The DOE must now figure out what to do with all that plutonium. Energy Secretary Ernest Moniz has told Congress that the agency is reviewing four alternatives to the MOX program. He declined to specify what they are, though he’s said that some would require going back to the table with Russia to renegotiate the 2000 agreement. Russia has already shipped its first batches of repurposed plutonium fuel to a reactor in Zarechny, according to World Nuclear News.
Republican Senator Lindsey Graham of South Carolina, one of the MOX plant’s strongest advocates, has criticized Energy for giving up on the project. “This committee told you to build the MOX program,” Graham told Moniz during an April 9 hearing. “We didn’t tell you to study some other alternative.” There are now 13 tons of weapons-grade plutonium sitting at the Savannah River Site.

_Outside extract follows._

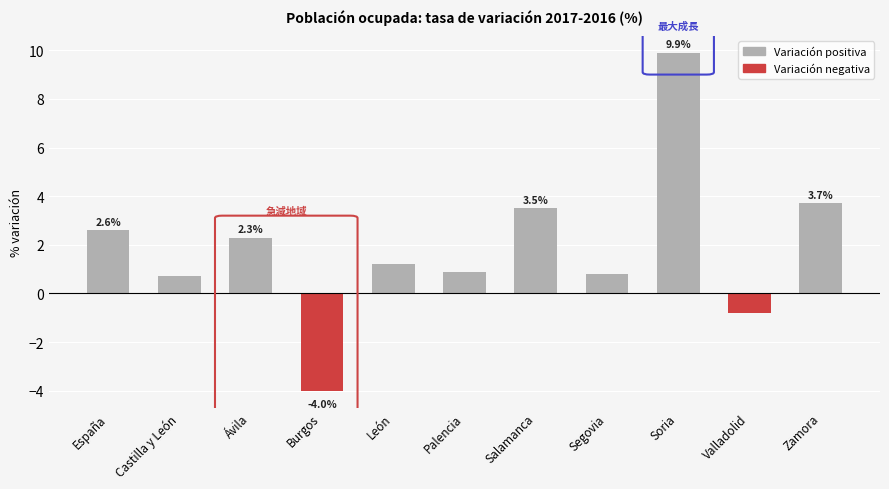

Reading left to right, what are all the values shown in this chart?

España=2.6	Castilla y León=0.7	Ávila=2.3	Burgos=-4.0	León=1.2	Palencia=0.9	Salamanca=3.5	Segovia=0.8	Soria=9.9	Valladolid=-0.8	Zamora=3.7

According to a law that Graham helped write in 2002, if the MOX plant doesn’t start processing a ton of plutonium a year by 2016, the Department of Energy has to begin removing it from South Carolina or pay the state up to $100 million in penalties annually for up to five years. State Attorney General Alan Wilson is suing the administration to keep the construction going. “It’s a clear violation of the law and a blatant disregard for the will of Congress,” says Wilson. The DOE has until May to respond to the suit. While the political battle plays out, 1,800 workers remain on the job, building a factory the administration doesn’t want to finish, to make fuel the energy industry doesn’t want to buy.
BOTTOM LINE -
The bottom line: The Department of Energy wants to mothball a nuclear fuel plant that’s projected to be at least $6 billion over budget.